[Passage shown — start]

Roughly a month later, Doe said, she called the SFPD’s Special Victims Unit to schedule an appointment with an investigator, explaining on the phone that she was afraid to come forward and feared that the alleged perpetrator would find out.

The officer, she recalled, responded: “If you’re lying, we can arrest you for that.”

She met with the police anyway and recounted the alleged rape. Nevertheless, Doe said, investigators focused less on her accusations and more on issues related to her out-of-state driver’s license.

“It was really draining, because I was trying to convince them I wasn’t lying about my driver’s license,” she said. “They put me in a position where I was super nervous and so afraid they were going to accuse me about lying about other stuff.”

Over the last 15 months, she said that she’s had four different detectives assigned to her case, and each time she’s had to recount the same wrenching details. Even after the SFPD told the Board of Supervisors it would improve how it treated survivors, Doe feels as though the investigators have largely focused on discrediting her.

“Every time, I’m being recorded and being treated like a criminal,” she said.

Another woman, who asked to go by Lillian, said that she was raped in her home by an acquaintance in February 2018. The next day, she walked to San Francisco General Hospital, where she had a rape kit performed and was, eventually, questioned by uniformed police officers.

After Lillian waited for more than seven hours at the hospital, two inspectors from the Special Victims Unit arrived. One of the investigators, a man, asked her: “Are you aware that you’re making a very serious allegation?”  

She said the investigators asked their questions “in a very accusing manner, very threatening.”

The female investigator asked Lillian if she wanted to do a so-called “pretext call,” when a survivor attempts to have a perpetrator admit to the assault over the phone. She declined because did not feel like speaking to the man she accused of raping her.

[Passage shown — finish]

**What this exercise asks:**
a) In the passage about the SFPD's handling of rape reports, how many detectives have been assigned to Doe's case over the last 15 months?
b) From the passage about the SFPD's handling of rape reports, copy the text from "The female investigator" to "of raping her.".
You won't need the dataset records.

[Record excerpts — start]

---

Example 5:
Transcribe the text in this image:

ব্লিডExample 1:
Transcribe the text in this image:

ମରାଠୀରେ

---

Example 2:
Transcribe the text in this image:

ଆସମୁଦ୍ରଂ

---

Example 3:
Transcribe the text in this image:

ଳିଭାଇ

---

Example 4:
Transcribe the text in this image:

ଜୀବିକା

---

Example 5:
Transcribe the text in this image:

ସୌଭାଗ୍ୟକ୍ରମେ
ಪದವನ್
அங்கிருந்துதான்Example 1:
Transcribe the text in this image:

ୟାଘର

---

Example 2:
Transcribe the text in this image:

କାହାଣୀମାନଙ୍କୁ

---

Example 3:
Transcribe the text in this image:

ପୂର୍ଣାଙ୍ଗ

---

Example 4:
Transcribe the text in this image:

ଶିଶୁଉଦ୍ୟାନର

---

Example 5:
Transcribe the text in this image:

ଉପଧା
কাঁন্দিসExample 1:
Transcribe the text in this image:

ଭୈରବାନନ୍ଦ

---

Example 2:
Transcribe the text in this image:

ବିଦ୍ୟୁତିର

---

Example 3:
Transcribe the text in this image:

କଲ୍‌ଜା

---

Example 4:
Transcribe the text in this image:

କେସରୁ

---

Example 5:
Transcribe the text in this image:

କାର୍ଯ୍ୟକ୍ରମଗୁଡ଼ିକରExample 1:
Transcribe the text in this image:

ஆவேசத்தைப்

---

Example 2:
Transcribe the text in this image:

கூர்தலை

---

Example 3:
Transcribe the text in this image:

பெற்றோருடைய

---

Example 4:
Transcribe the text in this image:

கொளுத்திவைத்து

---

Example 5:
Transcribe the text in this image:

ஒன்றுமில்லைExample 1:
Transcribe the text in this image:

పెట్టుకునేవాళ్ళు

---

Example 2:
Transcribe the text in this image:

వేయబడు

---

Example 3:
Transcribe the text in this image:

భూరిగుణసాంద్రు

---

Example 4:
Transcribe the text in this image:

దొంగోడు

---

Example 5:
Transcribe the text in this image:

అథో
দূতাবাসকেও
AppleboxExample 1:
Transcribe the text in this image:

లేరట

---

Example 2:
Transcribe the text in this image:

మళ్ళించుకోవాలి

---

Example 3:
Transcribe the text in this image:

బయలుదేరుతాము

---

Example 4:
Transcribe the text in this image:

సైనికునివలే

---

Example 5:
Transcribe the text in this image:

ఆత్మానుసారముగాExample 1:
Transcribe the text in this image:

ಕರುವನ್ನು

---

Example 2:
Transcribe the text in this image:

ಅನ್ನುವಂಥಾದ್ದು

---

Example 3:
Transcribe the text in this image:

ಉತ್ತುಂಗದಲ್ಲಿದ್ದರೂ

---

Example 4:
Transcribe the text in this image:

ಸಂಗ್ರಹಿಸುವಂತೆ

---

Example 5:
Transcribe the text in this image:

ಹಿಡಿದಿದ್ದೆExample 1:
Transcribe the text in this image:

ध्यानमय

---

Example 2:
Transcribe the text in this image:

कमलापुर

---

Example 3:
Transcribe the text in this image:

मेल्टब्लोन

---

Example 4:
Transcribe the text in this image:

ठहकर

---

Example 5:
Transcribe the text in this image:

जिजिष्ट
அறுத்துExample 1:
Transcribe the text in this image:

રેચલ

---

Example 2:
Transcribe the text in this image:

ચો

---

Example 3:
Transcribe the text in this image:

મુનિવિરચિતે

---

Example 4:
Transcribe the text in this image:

[Record excerpts — finish]

**Per-task answers:**
a) Four.

b)
The female investigator asked Lillian if she wanted to do a so-called “pretext call,” when a survivor attempts to have a perpetrator admit to the assault over the phone. She declined because did not feel like speaking to the man she accused of raping her.